→ Tâches à réaliser
A. Réécrivez sous forme de liste le paragraphe du texte fourni qui commence par « Les études d’ingénierie », en conservant ses faits principaux.
B. D’après le texte fourni, autour de quelles sources s’organise le financement du projet ?
C. Modifiez le passage du texte fourni qui va de « Les études d’ingénierie, complexes » jusqu’à « Rabat et Kénitra. » inclus, en remplaçant « fiabilité » par « régularité ».

→ Texte fourni
━━━━━━━━━━━━━━━━

L’extension Tanger – Kénitra – Casablanca reste le projet le plus avancé sur le plan technique. L’objectif est de relier Casablanca à Marrakech en grande vitesse, en reconfigurant un corridor où la demande dépasse déjà la capacité du réseau conventionnel. Le tracé étudié ouvre la voie à une liaison directe vers Agadir à moyen terme. Le financement se structure autour d’un montage mixte : budget de l’État, emprunts internationaux et partenariats avec des institutions de développement.
Les études d’ingénierie, complexes en raison de la topographie et des contraintes environnementales, sont en cours de finalisation. L’enjeu porte autant sur la vitesse commerciale que sur la fiabilité et la capacité à absorber une demande croissante, notamment dans l’axe Casablanca- Marrakech, l’un des plus fréquentés du pays. Le réseau classique atteint ses limites sur plusieurs segments. L’ONCF doit gérer une progression constante du trafic voyageurs, une demande soutenue en fret et une concentration urbaine qui alourdit la pression sur les nœuds ferroviaires, notamment Casablanca, Rabat et Kénitra.

━━━━━━━━━━━━━━━━

→ Lignes extraites

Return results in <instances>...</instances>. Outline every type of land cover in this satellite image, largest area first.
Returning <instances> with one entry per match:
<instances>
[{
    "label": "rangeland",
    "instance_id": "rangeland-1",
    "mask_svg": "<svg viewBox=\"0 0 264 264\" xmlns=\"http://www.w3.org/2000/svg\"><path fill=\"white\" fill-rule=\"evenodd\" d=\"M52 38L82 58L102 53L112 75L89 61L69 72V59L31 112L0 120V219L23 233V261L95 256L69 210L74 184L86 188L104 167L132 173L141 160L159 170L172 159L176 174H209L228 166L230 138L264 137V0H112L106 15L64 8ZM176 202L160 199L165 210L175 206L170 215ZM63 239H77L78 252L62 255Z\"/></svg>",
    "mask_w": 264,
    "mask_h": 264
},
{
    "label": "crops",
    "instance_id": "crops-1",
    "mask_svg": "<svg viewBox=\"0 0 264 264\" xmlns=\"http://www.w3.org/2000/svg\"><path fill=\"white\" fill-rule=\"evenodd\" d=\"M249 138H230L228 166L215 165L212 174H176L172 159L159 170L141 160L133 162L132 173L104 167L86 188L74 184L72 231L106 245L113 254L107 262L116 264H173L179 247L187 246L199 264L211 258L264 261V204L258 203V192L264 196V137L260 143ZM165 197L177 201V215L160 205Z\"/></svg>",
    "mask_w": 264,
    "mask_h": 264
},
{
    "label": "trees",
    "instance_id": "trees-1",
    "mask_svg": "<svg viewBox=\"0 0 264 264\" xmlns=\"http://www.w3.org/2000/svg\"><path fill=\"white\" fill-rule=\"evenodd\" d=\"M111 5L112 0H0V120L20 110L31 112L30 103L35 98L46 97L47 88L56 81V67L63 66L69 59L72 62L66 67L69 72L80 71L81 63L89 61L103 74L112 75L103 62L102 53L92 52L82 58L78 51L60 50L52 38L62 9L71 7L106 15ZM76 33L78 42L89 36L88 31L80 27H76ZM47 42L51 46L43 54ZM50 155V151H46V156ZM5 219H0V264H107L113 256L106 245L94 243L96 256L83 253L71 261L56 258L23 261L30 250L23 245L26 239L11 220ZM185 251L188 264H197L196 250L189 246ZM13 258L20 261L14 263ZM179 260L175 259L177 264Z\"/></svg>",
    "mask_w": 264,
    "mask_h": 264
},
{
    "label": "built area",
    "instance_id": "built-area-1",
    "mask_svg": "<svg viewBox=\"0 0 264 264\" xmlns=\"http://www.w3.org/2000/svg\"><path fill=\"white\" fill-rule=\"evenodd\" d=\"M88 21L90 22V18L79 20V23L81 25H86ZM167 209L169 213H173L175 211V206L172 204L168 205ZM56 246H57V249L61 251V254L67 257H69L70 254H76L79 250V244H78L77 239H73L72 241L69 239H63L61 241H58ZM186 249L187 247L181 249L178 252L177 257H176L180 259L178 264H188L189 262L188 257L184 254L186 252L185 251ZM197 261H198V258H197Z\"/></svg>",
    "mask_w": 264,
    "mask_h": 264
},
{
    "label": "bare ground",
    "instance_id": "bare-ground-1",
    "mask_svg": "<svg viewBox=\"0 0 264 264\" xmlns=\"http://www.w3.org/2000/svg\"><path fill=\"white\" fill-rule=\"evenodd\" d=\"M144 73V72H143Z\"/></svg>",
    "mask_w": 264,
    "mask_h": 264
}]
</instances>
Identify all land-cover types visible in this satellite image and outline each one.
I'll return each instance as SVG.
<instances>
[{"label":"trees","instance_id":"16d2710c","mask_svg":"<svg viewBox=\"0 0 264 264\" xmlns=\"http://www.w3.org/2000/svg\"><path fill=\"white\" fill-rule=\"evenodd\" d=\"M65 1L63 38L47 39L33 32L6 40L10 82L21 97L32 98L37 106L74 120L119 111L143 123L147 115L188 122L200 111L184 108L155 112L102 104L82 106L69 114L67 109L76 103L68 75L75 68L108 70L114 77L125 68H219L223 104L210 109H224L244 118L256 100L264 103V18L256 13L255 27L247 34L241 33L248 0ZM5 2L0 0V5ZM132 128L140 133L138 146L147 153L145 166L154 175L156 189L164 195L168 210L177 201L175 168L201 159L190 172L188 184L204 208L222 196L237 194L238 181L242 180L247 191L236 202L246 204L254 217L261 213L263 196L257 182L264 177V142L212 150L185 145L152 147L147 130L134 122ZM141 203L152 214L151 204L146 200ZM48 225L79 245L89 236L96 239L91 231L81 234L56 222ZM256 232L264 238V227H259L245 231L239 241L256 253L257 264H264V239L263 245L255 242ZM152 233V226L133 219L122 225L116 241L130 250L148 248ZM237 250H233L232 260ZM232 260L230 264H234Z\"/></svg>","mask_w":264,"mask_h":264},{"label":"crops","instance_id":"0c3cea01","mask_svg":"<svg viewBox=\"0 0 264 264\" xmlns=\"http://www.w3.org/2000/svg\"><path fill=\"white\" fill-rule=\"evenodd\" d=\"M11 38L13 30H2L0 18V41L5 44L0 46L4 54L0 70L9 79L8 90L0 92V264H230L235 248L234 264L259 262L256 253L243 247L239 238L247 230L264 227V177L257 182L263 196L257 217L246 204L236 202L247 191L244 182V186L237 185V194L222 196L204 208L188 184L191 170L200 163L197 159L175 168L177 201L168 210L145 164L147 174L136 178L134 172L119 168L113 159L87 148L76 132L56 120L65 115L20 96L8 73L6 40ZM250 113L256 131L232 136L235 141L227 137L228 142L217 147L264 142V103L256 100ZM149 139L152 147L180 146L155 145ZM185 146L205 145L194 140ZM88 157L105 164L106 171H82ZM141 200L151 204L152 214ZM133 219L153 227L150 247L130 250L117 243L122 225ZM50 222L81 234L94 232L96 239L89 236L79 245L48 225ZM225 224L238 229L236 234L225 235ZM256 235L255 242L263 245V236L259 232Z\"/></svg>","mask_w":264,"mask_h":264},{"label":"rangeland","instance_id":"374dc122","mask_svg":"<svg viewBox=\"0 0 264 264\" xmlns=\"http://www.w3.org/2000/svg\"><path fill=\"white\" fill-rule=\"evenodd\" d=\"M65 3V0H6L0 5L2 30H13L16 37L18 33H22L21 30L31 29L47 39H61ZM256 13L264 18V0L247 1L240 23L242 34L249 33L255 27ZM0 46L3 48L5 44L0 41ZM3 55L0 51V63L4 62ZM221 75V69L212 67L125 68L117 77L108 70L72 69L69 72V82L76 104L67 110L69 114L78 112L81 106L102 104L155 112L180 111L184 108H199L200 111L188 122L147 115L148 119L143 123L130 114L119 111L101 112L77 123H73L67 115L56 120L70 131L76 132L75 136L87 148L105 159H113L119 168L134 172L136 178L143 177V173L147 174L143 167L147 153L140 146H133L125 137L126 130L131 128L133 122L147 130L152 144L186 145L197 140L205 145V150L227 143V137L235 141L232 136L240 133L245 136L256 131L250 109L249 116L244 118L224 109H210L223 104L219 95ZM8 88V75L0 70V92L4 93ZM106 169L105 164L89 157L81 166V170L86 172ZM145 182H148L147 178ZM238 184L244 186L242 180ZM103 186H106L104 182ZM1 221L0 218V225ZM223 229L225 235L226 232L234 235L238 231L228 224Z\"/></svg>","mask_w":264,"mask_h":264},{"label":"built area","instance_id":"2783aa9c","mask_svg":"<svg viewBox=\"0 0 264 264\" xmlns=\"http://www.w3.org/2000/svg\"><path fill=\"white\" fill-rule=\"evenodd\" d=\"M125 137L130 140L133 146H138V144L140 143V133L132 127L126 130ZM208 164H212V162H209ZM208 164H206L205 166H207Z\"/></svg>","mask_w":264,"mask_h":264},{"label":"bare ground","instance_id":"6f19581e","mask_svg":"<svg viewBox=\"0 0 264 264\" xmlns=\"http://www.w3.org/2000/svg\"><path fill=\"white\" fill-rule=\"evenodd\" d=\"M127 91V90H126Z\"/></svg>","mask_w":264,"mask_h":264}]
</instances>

━━━━━━━━━━━━━━━━

→ Résultats par tâche
A.
- Les études d’ingénierie sont en cours de finalisation. Elles sont complexes en raison de la topographie et des contraintes environnementales.
- Les enjeux sont la vitesse commerciale, la fiabilité et la capacité à absorber une demande croissante, notamment sur l’axe Casablanca-Marrakech.
- Le réseau classique atteint ses limites sur plusieurs segments.
- L’ONCF doit gérer la hausse constante du trafic voyageurs et une demande soutenue en fret. Il doit aussi faire face à la pression sur les nœuds ferroviaires de Casablanca, Rabat et Kénitra.

B. Le financement repose sur le budget de l’État, des emprunts internationaux et des partenariats avec des institutions de développement.

C.
Les études d’ingénierie, complexes en raison de la topographie et des contraintes environnementales, sont en cours de finalisation. L’enjeu porte autant sur la vitesse commerciale que sur la régularité et la capacité à absorber une demande croissante, notamment dans l’axe Casablanca- Marrakech, l’un des plus fréquentés du pays. Le réseau classique atteint ses limites sur plusieurs segments. L’ONCF doit gérer une progression constante du trafic voyageurs, une demande soutenue en fret et une concentration urbaine qui alourdit la pression sur les nœuds ferroviaires, notamment Casablanca, Rabat et Kénitra.